A minority stake is an ownership share that falls short of control. Minority holders generally have little say over day-to-day decisions but share in the financial upside — distributions from the team's revenue and any rise in its value — without running the club.
Who still runs the team
The deal does not change who is in charge. The Reinsdorf family keeps its controlling interest in the Bulls, and the Reinsdorf and Wirtz families retain control of the United Center, which the Wirtzes' NHL Blackhawks also call home. Jerry Reinsdorf has controlled the Bulls since 1985 and oversaw the franchise's six championships in the Michael Jordan era; his son Michael now runs the team.
"We are pleased to welcome Lukas and Samantha, who share our deep-seated belief in Chicago," Michael Reinsdorf said in the announcement. The Waltons said the investment "reflects our dedication to the city's future." Both families are behind the 1901 Project, a $7 billion private redevelopment of the area around the United Center on Chicago's Near West Side.
Why the rich keep buying sports teams
The Walton purchase fits a fast-growing pattern: ultra-wealthy individuals and investment funds taking minority positions in big-league franchises as those teams' values climb.
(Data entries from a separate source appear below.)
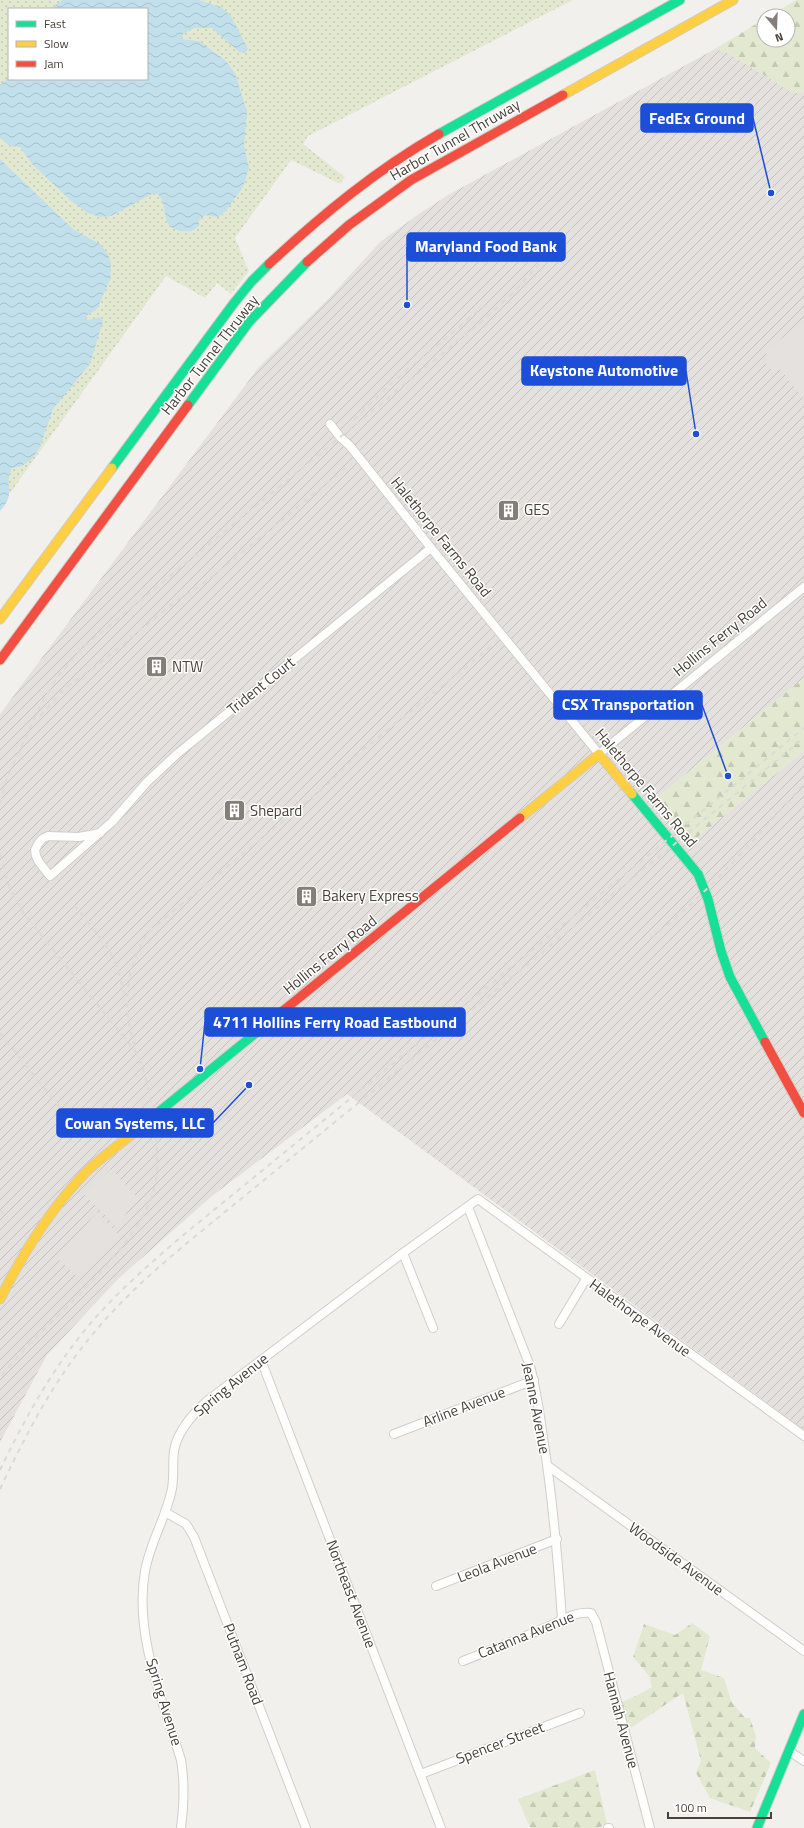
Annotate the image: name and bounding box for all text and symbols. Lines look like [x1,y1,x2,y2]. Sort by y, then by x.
legend [8,8,148,80]
north arrow [756,8,796,48]
text: Fast [44,14,67,33]
text: N [773,29,785,46]
text: Slow [44,34,69,53]
text: Jam [44,54,64,73]
street label: Harbor Tunnel Thruway [385,93,524,186]
callout: FedEx Ground [641,104,753,132]
text: FedEx Ground [649,106,745,130]
callout: Maryland Food Bank [407,233,565,261]
text: Maryland Food Bank [415,234,558,258]
street label: Harbor Tunnel Thruway [155,290,264,420]
callout: Keystone Automotive [522,357,686,385]
text: Keystone Automotive [530,358,678,382]
street label: Halethorpe Farms Road [385,471,497,602]
building icon: GES [496,497,522,523]
place label: GES [524,498,550,521]
street label: Hollins Ferry Road [668,591,772,682]
street label: Trident Court [222,651,300,720]
building icon: NTW [143,654,169,680]
place label: NTW [172,655,203,678]
callout: CSX Transportation [554,691,702,719]
text: CSX Transportation [562,692,694,716]
street label: Halethorpe Farms Road [590,723,703,852]
building icon: Shepard [221,798,247,824]
place label: Shepard [250,799,302,822]
building icon: Bakery Express [294,883,320,909]
place label: Bakery Express [322,884,419,907]
street label: Hollins Ferry Road [278,909,382,1000]
callout: 4711 Hollins Ferry Road Eastbound [205,1008,465,1036]
text: 4711 Hollins Ferry Road Eastbound [213,1010,457,1034]
callout: Cowan Systems, LLC [57,1109,213,1137]
text: Cowan Systems, LLC [65,1111,206,1135]
street label: Halethorpe Avenue [585,1273,696,1362]
street label: Spring Avenue [188,1347,273,1422]
street label: Jeanne Avenue [516,1360,557,1456]
street label: Arline Avenue [419,1380,508,1433]
street label: Woodside Avenue [624,1516,729,1601]
street label: Northeast Avenue [320,1536,383,1651]
street label: Leola Avenue [454,1537,540,1588]
street label: Catanna Avenue [474,1605,578,1664]
street label: Putnam Road [217,1620,270,1708]
street label: Spring Avenue [140,1655,189,1748]
street label: Hannah Avenue [597,1669,645,1771]
street label: Spencer Street [452,1715,548,1770]
scale bar [668,1794,771,1820]
text: 100 m [674,1798,707,1817]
Independent estimates rank the Bulls among the NBA's most valuable clubs — CNBC valued the team at $6.45 billion in February, fifth in the league, in its 2026 franchise rankings.
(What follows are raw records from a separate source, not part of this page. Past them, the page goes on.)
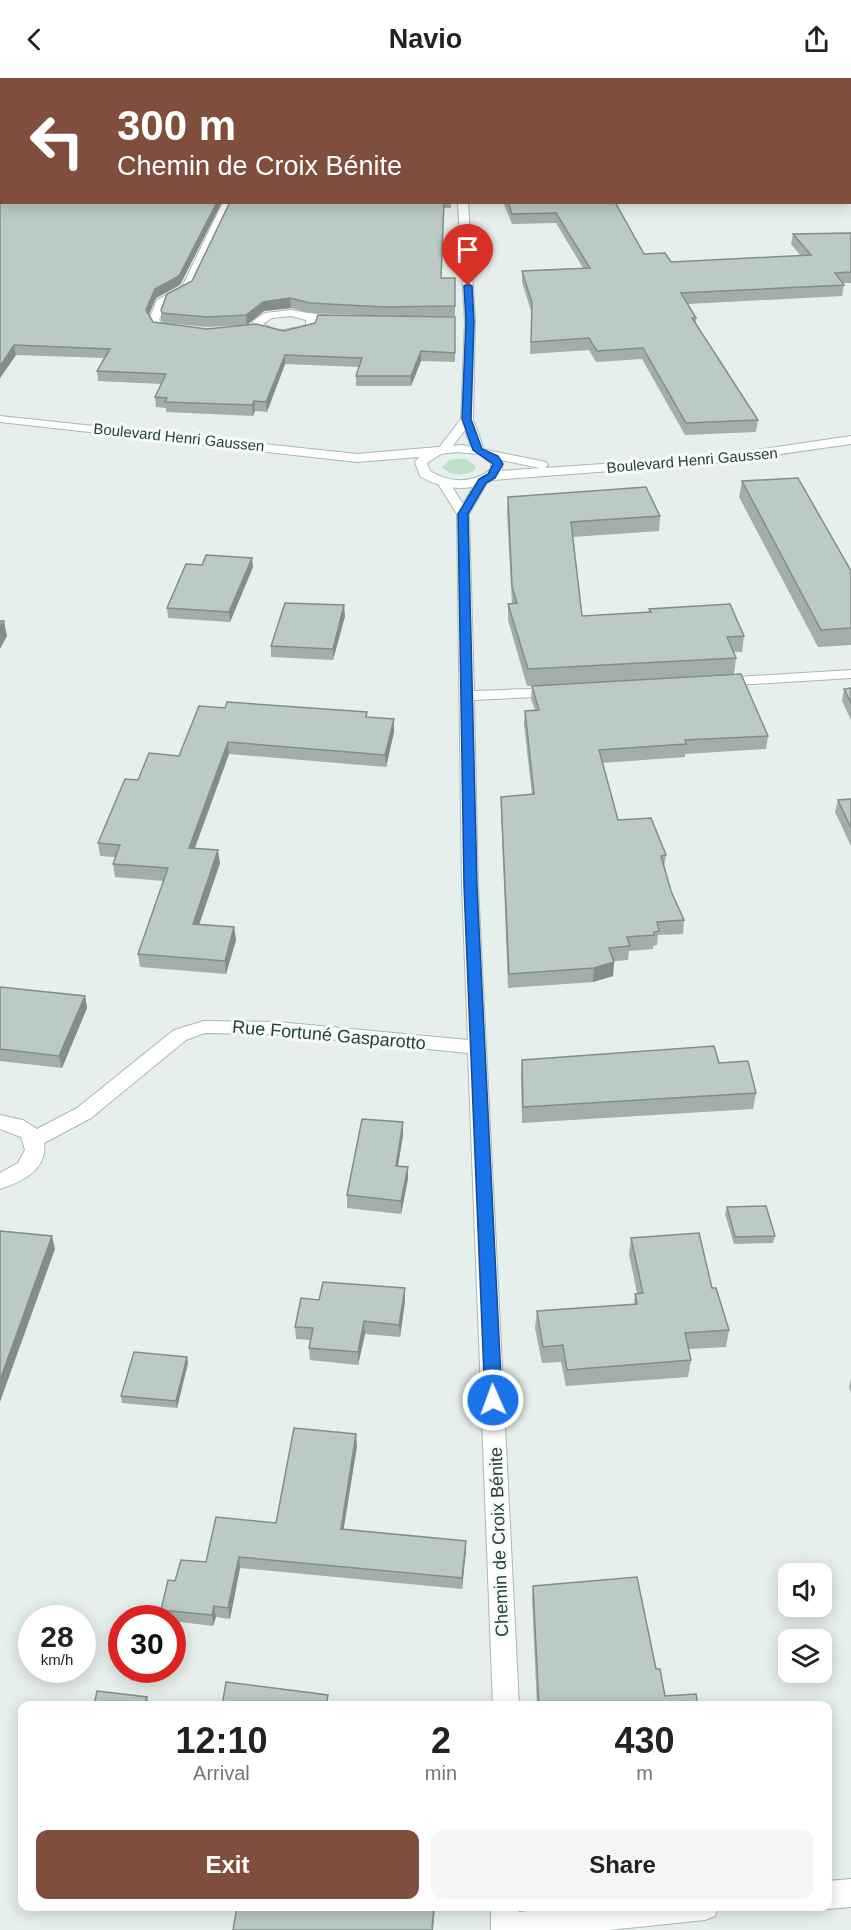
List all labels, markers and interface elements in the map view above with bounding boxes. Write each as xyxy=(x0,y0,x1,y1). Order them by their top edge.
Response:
icon: back xyxy=(18,23,51,56)
icon: share xyxy=(800,23,833,56)
text: Navio xyxy=(389,24,462,54)
icon: left xyxy=(18,102,96,180)
text: 300 m xyxy=(117,102,236,149)
text: Chemin de Croix Bénite xyxy=(117,151,402,181)
pin xyxy=(442,224,493,286)
icon: arrive xyxy=(451,233,484,266)
street label: Boulevard Henri Gaussen xyxy=(93,420,265,454)
street label: Boulevard Henri Gaussen xyxy=(606,444,778,476)
street label: Rue Fortuné Gasparotto xyxy=(231,1017,427,1053)
position arrow xyxy=(461,1368,525,1432)
street label: Chemin de Croix Bénite xyxy=(486,1447,512,1637)
map controls xyxy=(778,1563,832,1683)
button: sound xyxy=(778,1563,832,1617)
speed limit sign: 30 xyxy=(108,1605,186,1683)
text: 28 xyxy=(40,1620,74,1653)
button: layers xyxy=(778,1629,832,1683)
text: km/h xyxy=(41,1651,73,1668)
text: 12:10 xyxy=(175,1720,267,1761)
text: 2 xyxy=(431,1720,451,1761)
text: 430 xyxy=(614,1720,675,1761)
text: Arrival xyxy=(193,1762,250,1784)
text: min xyxy=(425,1762,457,1784)
text: m xyxy=(636,1762,653,1784)
button: Exit xyxy=(36,1830,419,1899)
button: Share xyxy=(431,1830,814,1899)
The math behind those valuations is driven largely by media rights. The NBA's new national television package, which runs for more than a decade, sharply raises the league-wide revenue that flows to each team — and higher, more predictable revenue lifts what a franchise is worth. That has made sports teams attractive to investors who see them as a scarce asset that tends to appreciate and does not move in lockstep with the stock market. The NBA has gradually loosened its rules to let institutional money in, including raising the number of teams a single private-equity fund may hold stakes in.
For Walton, the investment is also local: Builders Vision is based in Chicago, and the family framed the deal as a civic commitment as much as a financial one. How much influence a minority owner actually has over a project like the 1901 redevelopment depends on the partnership terms — which, like the rest of the deal, were not made public.